__Exercise goal__.
Rewrite the listing from the line with "common name: Ager-vejbred" through the end, changing "phylum" to "division" and keeping everything else the same.
══ Stored data
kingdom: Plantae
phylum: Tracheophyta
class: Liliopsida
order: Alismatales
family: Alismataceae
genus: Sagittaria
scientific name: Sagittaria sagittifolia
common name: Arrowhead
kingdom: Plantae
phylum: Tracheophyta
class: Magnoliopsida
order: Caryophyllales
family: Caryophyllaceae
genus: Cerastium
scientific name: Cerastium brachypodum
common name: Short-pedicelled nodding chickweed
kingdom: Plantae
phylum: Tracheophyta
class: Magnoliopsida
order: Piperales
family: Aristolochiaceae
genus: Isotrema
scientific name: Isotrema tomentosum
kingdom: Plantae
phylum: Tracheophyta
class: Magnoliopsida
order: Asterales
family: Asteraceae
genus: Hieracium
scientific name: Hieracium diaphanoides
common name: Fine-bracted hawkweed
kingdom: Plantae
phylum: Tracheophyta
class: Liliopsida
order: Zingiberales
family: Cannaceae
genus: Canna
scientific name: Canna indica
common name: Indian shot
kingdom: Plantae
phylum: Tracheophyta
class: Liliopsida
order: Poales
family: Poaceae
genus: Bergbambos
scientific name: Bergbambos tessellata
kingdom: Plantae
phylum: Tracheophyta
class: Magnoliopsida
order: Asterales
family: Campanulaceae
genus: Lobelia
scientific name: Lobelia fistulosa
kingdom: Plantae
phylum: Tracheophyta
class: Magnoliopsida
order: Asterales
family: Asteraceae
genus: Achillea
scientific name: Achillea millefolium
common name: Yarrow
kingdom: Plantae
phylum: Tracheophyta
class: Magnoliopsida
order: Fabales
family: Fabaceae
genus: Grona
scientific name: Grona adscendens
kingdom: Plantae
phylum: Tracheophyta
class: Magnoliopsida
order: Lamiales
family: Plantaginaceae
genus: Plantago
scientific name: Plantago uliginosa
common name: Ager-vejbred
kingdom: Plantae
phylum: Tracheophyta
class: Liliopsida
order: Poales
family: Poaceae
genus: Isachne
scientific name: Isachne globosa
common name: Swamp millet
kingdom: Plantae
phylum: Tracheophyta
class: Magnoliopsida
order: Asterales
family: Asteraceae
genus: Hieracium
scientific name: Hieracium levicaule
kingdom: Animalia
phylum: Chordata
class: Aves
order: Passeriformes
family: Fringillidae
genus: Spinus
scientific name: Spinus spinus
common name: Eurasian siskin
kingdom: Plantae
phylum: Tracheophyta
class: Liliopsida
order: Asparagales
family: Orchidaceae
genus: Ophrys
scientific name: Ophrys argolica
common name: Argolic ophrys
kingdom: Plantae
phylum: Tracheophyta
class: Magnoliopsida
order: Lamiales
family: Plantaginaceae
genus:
════
__Solution for this task__.
common name: Ager-vejbred
kingdom: Plantae
division: Tracheophyta
class: Liliopsida
order: Poales
family: Poaceae
genus: Isachne
scientific name: Isachne globosa
common name: Swamp millet
kingdom: Plantae
division: Tracheophyta
class: Magnoliopsida
order: Asterales
family: Asteraceae
genus: Hieracium
scientific name: Hieracium levicaule
kingdom: Animalia
division: Chordata
class: Aves
order: Passeriformes
family: Fringillidae
genus: Spinus
scientific name: Spinus spinus
common name: Eurasian siskin
kingdom: Plantae
division: Tracheophyta
class: Liliopsida
order: Asparagales
family: Orchidaceae
genus: Ophrys
scientific name: Ophrys argolica
common name: Argolic ophrys
kingdom: Plantae
division: Tracheophyta
class: Magnoliopsida
order: Lamiales
family: Plantaginaceae
genus:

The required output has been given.